Durante largo rato caminaron en silencio, por lo que ella se preguntó para que la había invitado. Intentaba serenar los pensamientos para decir algo, cualquier cosa, cuando al fin él dijo:

– Podrías haberme comentado que te ibas de Bath -la voz áspera hizo que sus palabras sonaran como una acusación, sorprendiéndola.

– Quería realizar algunas investigaciones en la casa de mi tío abuelo -explicó.

– ¿Ese en quien no se puede confiar para que te escolte por Londres?

– Bueno, sí, pero ni siquiera salimos de la casa. Dediqué todo mi tiempo a repasar periódicos viejos.

– ¿periódicos viejos? -mostró escepticismo, lo que obligó a que ella se detuviera y le mirara a la cara.

– Sí, periódicos viejos. ¿Qué diablos te sucede?

– Supuse que podría dar por hecho que me notificarías tus movimientos. Según recuerdo, hace tres días debíamos encontrarnos en el Pump Room, pero no apareciste. ¿Has llegado a pensar que podría estar preocupado por ti?

Se ruborizó al recordar su cobardía cuando lo vio con su hermosa pariente.

– Bueno, yo… en realidad no se me ocurrió que lo pudieras notar -musitó.

– No pensaste que lo notaría -repitió con calma mortal, al tiempo que enarcaba las cejas. Georgiana tuvo la creciente sospecha de que estaba enfadado, quizá incluso furioso.
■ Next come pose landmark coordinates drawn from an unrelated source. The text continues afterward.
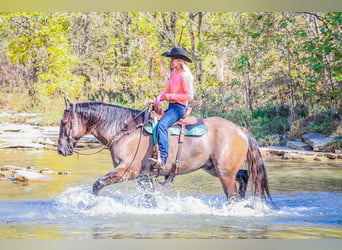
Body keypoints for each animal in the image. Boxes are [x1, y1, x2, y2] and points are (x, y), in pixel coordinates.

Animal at [57, 98, 276, 207]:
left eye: (63, 122)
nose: (60, 149)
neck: (124, 130)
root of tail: (240, 129)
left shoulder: (126, 172)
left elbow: (97, 185)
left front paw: (93, 206)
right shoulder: (143, 177)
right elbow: (150, 200)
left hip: (225, 173)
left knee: (232, 195)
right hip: (215, 168)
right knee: (245, 176)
– Te pido disculpas. Debería haberte dicho que me marchaba, pero la idea se me ocurrió de repente -lo cual era verdad-. ¡He tenido la revelación más asombrosa sobre el caso!

– ¡El caso!

Aunque no habría considerado que fuera posible, la expresión de Ashdowne se tornó más ominosa.

– Vaya, sí. Es magnífico, y supongo que tendría que habértelo notificado de inmediato, ya que eres mi ayudante…

– Tu ayudante -repitió con un brillo de virulencia tan inusitado en los ojos, que Georgiana no fue capaz de entender.

– Sí -convino, no preparada para la emoción descarnada que parecía emanar de él. Acostumbrada a tratar con hechos y lógica, hacía poco había empezado a comprender sus propios sentimientos y le costaba justificar la súbita ferocidad de Ashdowne.